Clark County Courier
- Type: Weekly newspaper
- Format: Broadsheet
- Owner: Karli Paulson
- Founder: E.F. Conklin
- Founded: 1880 (as the Clark Pilot)
- Language: English
- Headquarters: 119 1ST Ave E, Clark, South Dakota 57225 United States
- Circulation: 1,880 (as of 2015)
- Website: clarkcountypublishing.com

= Clark County Courier =

The Clark County Courier is a weekly newspaper published in Clark, South Dakota, United States. The newspaper serves the counties of Clark and Codington. It is published on Wednesdays.

== History ==
In 1880, E.F. Conklin founded the Clark Pilot, the first newspaper in Clark County.' In 1887, it merged with the Clark Review to form the Pilot-Review.

The Clark County Republic dates back to at least December 1892. The paper's printing plant was destroyed in February 1893, and was revived that April by A.E. Goodspeed. In August 1893, H.G. Sasse took on the Republic with help from C.D. Boucher. In April 1895, E.T Miller bought out Sasse.
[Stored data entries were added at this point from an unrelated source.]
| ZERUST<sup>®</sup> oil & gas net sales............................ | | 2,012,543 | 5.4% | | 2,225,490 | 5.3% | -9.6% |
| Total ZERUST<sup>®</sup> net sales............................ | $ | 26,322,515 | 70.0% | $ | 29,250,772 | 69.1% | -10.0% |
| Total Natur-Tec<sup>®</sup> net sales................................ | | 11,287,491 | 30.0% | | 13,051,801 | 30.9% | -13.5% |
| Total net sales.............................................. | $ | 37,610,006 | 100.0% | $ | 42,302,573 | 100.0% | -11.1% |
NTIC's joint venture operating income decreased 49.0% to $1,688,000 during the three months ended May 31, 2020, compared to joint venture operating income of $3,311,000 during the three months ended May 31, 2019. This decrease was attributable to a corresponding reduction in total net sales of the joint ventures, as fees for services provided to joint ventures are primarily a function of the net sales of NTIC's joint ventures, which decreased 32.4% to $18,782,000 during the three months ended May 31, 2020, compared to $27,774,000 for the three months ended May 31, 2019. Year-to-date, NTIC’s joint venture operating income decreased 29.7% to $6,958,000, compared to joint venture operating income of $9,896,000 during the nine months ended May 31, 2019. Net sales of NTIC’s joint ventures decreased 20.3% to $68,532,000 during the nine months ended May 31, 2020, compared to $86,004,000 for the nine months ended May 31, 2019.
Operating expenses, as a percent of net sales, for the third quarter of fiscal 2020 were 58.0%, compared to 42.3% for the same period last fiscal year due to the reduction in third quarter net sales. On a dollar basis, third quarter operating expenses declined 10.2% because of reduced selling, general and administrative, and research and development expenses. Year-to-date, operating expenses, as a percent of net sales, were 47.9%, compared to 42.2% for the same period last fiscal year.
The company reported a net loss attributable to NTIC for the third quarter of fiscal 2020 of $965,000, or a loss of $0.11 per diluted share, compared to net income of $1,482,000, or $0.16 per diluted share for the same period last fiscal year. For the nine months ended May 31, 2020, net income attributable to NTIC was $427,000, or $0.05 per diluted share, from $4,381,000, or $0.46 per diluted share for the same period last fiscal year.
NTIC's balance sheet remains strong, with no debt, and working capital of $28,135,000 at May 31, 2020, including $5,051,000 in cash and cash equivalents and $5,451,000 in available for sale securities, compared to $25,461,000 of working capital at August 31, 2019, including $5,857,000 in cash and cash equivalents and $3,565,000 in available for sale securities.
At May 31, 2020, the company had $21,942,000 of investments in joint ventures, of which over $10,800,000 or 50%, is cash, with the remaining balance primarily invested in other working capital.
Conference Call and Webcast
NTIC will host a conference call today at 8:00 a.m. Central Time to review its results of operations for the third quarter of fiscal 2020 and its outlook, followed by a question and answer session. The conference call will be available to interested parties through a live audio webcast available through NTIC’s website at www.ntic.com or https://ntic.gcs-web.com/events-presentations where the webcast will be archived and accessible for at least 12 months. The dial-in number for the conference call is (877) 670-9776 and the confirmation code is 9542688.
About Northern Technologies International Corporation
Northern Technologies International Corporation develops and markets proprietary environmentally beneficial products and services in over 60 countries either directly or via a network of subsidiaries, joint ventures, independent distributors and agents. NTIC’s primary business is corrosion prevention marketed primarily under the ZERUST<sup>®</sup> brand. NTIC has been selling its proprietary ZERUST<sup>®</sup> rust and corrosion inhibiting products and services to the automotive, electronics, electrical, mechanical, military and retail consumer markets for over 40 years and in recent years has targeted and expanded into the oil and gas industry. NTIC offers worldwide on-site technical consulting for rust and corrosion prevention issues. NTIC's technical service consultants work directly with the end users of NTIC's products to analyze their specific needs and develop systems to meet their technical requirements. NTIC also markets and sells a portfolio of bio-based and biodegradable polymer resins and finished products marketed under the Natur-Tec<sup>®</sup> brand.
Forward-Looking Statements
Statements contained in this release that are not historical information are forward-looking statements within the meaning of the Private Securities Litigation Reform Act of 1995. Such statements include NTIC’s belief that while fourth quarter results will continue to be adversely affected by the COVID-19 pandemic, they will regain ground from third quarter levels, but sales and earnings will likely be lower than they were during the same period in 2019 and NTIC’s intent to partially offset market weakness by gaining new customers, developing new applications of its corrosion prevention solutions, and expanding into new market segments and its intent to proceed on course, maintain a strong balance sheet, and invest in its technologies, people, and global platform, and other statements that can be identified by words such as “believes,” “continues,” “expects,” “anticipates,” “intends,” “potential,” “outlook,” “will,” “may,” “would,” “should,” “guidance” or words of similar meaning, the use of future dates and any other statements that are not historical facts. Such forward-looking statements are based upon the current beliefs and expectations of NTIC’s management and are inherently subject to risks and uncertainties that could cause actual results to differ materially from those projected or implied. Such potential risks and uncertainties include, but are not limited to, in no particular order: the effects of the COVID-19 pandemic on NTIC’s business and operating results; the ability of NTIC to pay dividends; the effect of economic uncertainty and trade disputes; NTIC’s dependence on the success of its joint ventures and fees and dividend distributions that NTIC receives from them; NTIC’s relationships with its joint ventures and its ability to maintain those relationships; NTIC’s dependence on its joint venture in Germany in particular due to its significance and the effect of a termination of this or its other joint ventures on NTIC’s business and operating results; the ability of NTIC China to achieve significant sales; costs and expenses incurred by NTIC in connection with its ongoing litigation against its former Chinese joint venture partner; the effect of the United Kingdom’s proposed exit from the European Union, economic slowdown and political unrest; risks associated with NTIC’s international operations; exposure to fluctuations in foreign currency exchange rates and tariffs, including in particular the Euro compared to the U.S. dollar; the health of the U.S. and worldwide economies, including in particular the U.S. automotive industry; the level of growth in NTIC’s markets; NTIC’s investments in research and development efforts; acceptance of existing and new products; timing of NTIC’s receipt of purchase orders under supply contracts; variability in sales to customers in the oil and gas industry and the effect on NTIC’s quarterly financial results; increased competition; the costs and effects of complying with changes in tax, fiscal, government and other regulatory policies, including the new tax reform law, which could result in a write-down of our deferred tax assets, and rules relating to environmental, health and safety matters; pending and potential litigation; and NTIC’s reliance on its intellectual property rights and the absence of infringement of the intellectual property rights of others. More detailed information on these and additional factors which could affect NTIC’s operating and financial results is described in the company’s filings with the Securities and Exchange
In March 1899, E.S. Ashley became co-owner will Miller, who a few months later suffered a stroke and became paralyzed. Miller soon died and Ashley acquired full ownership that August. J.W. Sheppard bought the Republic in September 1902, and soon renamed it to the Clark Courier Republic. It was acquired by R.E. Hartman, of the Egan Express, in October 1904, followed by J.K. Coe, formerly of the Hamlin County News, in June 1908, and then Ralph A. Dunham in March 1911. Dunham renamed the paper to the Clark County Courier and in May 1914 sold it to E.A. Silfies in order to concentrate on his legal practice.

In August 1918, Garfield E. Morrison took charge of the Pilot-Review. In November 1923, F.A. Fuller became Courier co-owner. In June 1925, Silfies acquired the Pilot-Review from Morrison and consolidated it into the Courier. In May 1945, B.W. "Jeff" Condit bought the paper from Silfies, and he and his son-in-law Bert Moritz in August 1947 bought out Wayne Peterson. In March 1955, Condit was elected president of the South Dakota Press Association.

Condit died in August 1968. He was inducted into the South Dakota Newspaper Hall of Fame in 1970, and Moritz's inducation followed in 1989. Moritz died in November 2001, and he was succeeded by Bill Krikac, who in June 2007 was elected president of the state newspaper association. In December 2022, Krikac retired and sold the Courier to Karli Paulson.